Bitcoin (BTC) is nearing crucial price levels that could result in significant market movements. Current data from Coinglass indicates that should Bitcoin surpass $93,000, approximately $721 million in short positions on centralized exchanges (CEXs) would face liquidation.
After dipping below $90,000 over the weekend, Bitcoin has started the week with a recovery, climbing above the $91,000 mark. This upward trend is mirrored by major altcoins, including Ethereum (ETH), which is trading above $3,100. Other notable performers include XRP and Solana (SOL), which have seen gains of 2.6% and 2.2%, respectively, in the past 24 hours.
The potential for continued price increases in Bitcoin and other digital assets appears to hinge on upcoming decisions from the Federal Reserve and statements from Chairman Jerome Powell. As the market reacts to these developments, traders are keeping a close eye on key price thresholds.

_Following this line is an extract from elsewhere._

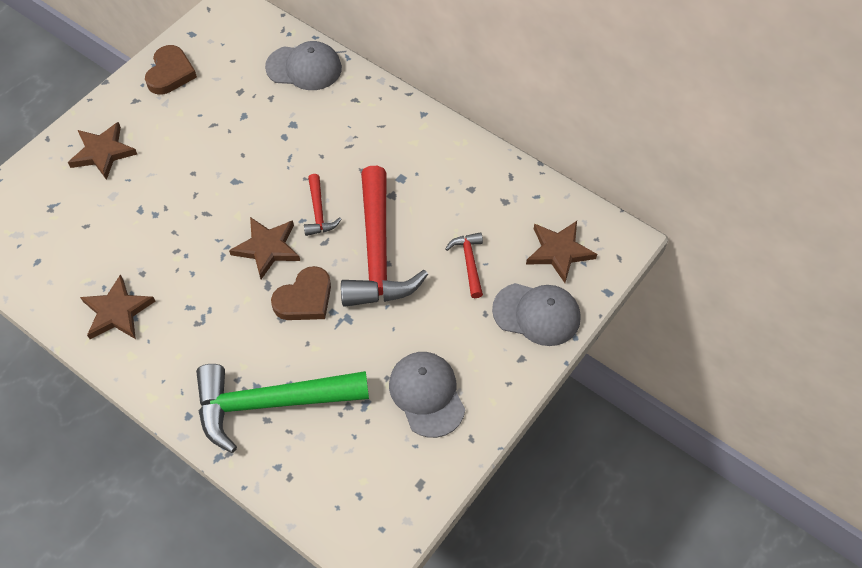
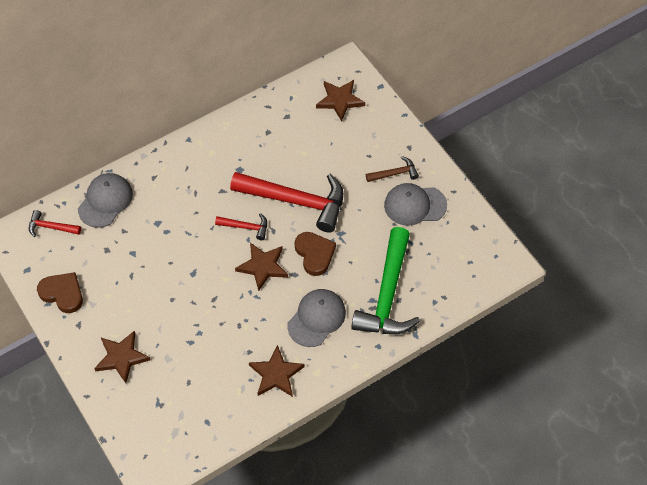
camera: 70 degrees left, 0 degrees up
red hammer [445,232,483,298] -> red hammer moved to [29,210,81,237]
grey cap [492,283,581,346] -> grey cap moved to [287,289,346,347]
none -> brown hammer [366,156,419,182]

According to Coinglass, if Bitcoin drops below $90,000, around $340 million in long positions would also be liquidated. In the last 24 hours alone, the market witnessed $450 million in leveraged transactions liquidated, with $293.2 million in long positions and $157.5 million in short positions being affected. A total of 130,468 traders experienced liquidation events during this time.
The largest liquidation recorded occurred in the ETH/USD pair on Hyperliquid, highlighting the volatility present in the crypto market. As traders prepare for further fluctuations, understanding these critical price levels is essential for navigating the current landscape.
This situation underscores the inherent risks associated with trading Bitcoin and other cryptocurrencies, particularly in a climate influenced by economic policy decisions.